- TEXT EXTRACT:
Interoperation between OpenACC and CUDA lib

Hello,

I’m trying to successfully combine NPP which is a CUDA lib with OpenACC to boost some operations on GPU. I use NPP to allocate memory on device and to compute some operations, then I have a for loop surrounded by a pragma data clause to tell the compiler that these pointers (pSrc and pDst) are allocated on device memory, as the following code shows:



#include <npp.h>


int main(int argc, char* argv[]){

        NppiSize imageSize = {2048, 2048};
        int stepSrc = 0;
        int stepDst = 0;

        Npp32f *pSrc = nppiMalloc_32f_C1(imageSize.width, imageSize.height, &stepSrc);
        Npp32f *pDst = nppiMalloc_32f_C1(imageSize.width, imageSize.height, &stepDst);

        nppiSet_32f_C1R((Npp32f) 1.0f, pSrc, stepSrc, imageSize);

        float alpha = 5.0f;
        float bias = 1.0f;

        #pragma acc data deviceptr(pSrc, pDst) 
        {
                #pragma acc parallel loop
                for (int j = 0; j < imageSize.height; ++j)
                {
                        for (int i = 0; i < imageSize.width; ++i)

- STATED TASK A:
Answer from the forum post on combining OpenACC with NPP:
(i) What width and height are given for imageSize?
(ii) What value does nppiSet_32f_C1R write into pSrc?
(iii) Which pragma declares pSrc and pDst as device pointers?

- THE INPUT:

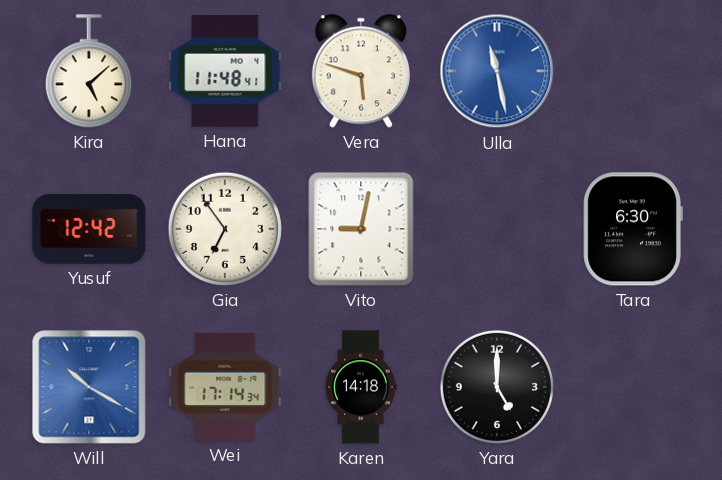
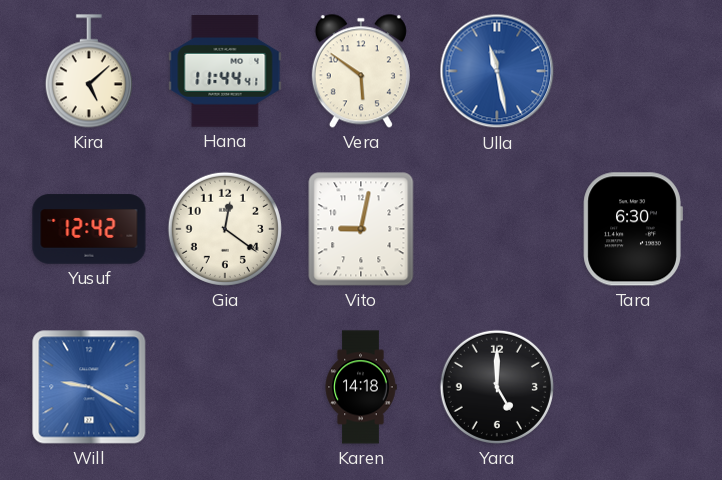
Hana: 11:48 -> 11:44
Vera: 5:48 -> 5:51
Gia: 6:54 -> 12:21
Will: 10:20 -> 9:20
Wei: 17:14 -> none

- STATED TASK B: Reproduce every line of the records below the forum post verbatim, leaving out the pictures.

- PROBLEM SOLUTION A:
(i) 2048 by 2048
(ii) 1.0f
(iii) #pragma acc data deviceptr(pSrc, pDst)

- PROBLEM SOLUTION B:
Hana: 11:48 -> 11:44
Vera: 5:48 -> 5:51
Gia: 6:54 -> 12:21
Will: 10:20 -> 9:20
Wei: 17:14 -> none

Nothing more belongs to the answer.